18, the book "El Dulce Abismo" (The Sweet Abyss) was introduced to the world.
As an index of the book’s significance, Ricardo Alarcon, president of the
Cuban National Assembly, and Abel Prieto, minister of culture, attended the
ceremony.
"The Sweet Abyss" is a compendium of letters, poems, stories, drawings,
photos, dreams, and hopes from the Cuban Five — Fernando González,
Ramon Labañino, Gerardo Hernández, René González
and Antonio Guerrero — the five political prisoners held in U.S. prisons
for having tried to foil Miami-based terrorist crimes against the socialist
island. Their family members are contributors, too.
U.S. author Alice Walker ("The Color Purple") wrote the introduction and
the Cuban poet Nancy Morejon, the prologue. The book also contains an epilogue
by Leonard Weinglass, appeals attorney one of the Five.
Morejon writes: "No only is a battle being joined here for the image and
the dignity of Cuba, but also for that of the whole universe, because with
human beings like Olga, Mirta, Rosa, Elizabeth, and Adriana [the spouses of
the Five], a better world — not just an island — is more than possible."
The book has to do with familial love and above all, with constancy. It
is about being a parent, and for Alice Walker, how fathers act and what they
say to children.
Walker places the lives of the prisoners and their families within the context
of prisoners in general and of North American slave families, who after they
were divided, often lost their will to resist. She cites the loneliness of
those African Americans bereft of family ties who languish in jails or sink
into the world of drugs.
Translated from the Spanish, Walker writes: "What cropped up in my consciousness
while I read these letters was the realization of how old in fact this story
is. When I read these letters and poems and saw the drawings, there I was,
in touch with our own ancestors who for the first time experienced the pain
and devastation caused by the destruction of their families. I felt in my
own body the long centuries of slavery and the systematic zeal of the slavers
to separate families.
"How many centuries had to pass for them almost to eradicate family devotion!
They succeeded in eliminating family sentiment in some of them, converting
them into zombies to help the bosses subdue and destroy other slaves."

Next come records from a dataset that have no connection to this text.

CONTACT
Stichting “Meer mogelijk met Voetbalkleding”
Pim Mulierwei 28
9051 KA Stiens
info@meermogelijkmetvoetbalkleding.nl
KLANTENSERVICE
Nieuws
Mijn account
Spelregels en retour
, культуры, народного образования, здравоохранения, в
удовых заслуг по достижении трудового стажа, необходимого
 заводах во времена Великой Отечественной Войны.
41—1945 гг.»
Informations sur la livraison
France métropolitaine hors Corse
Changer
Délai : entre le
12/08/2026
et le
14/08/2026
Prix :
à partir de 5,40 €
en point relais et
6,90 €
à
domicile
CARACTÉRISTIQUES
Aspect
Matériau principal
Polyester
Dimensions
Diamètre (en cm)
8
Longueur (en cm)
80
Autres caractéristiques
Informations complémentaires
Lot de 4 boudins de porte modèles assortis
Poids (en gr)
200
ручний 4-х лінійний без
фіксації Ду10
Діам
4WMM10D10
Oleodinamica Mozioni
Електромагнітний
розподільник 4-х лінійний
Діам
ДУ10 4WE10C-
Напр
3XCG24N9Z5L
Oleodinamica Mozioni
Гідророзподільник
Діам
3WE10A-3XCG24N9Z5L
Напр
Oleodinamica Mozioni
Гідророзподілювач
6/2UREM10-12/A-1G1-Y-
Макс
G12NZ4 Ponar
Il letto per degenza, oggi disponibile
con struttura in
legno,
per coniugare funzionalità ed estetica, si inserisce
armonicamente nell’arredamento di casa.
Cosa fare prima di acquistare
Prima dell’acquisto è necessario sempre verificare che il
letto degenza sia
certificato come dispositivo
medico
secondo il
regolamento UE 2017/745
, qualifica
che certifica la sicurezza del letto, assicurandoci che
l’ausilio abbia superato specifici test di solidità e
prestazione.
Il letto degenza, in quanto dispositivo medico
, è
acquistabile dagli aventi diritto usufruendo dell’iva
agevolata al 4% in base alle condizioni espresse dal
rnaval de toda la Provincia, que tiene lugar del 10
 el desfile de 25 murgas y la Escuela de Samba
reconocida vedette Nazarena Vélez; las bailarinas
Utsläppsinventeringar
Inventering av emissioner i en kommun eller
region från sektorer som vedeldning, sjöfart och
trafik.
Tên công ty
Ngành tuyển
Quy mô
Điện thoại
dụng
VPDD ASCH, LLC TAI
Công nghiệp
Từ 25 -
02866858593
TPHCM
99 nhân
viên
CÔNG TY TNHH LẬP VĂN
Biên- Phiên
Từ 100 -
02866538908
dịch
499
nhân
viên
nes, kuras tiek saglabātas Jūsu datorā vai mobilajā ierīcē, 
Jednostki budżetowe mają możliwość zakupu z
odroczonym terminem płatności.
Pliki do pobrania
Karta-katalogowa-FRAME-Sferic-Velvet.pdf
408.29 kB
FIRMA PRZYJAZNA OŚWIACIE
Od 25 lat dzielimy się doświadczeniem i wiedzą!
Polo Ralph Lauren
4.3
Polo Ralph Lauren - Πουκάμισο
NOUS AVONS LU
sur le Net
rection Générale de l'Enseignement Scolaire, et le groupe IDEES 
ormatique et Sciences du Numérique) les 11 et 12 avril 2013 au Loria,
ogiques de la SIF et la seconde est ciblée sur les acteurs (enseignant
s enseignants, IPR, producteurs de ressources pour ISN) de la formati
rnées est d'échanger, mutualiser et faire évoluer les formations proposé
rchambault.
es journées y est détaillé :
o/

While in Cuba, Walker found that "there was no conversation that did not
end without talk about the situation [of the five prisoners]. … I began to
see how important this book is for our time — a time when so many fathers
are in prison. … It contains a most important lesson: how to be a father,
how to be a husband, how to be a lover, and how to act like parents, especially
when something so big and so cruel as the U.S. government imposes itself between
you and everything you love."
She concludes: "These men, like our own beloved Mumia Abu-Jamal — just as
innocent, also subjected to accusations, likewise a hero by whatever criterion,
held on death row for so many merciless years — are demonstrating something
extraordinary. The rest of us must never overlook their deep, tender, and
continuing love that does honor to the highest achievements of the Revolution."
It is hoped that "The Sweet Abyss," published in Spanish by Havana’s Jose
Marti Press, will soon be available in English.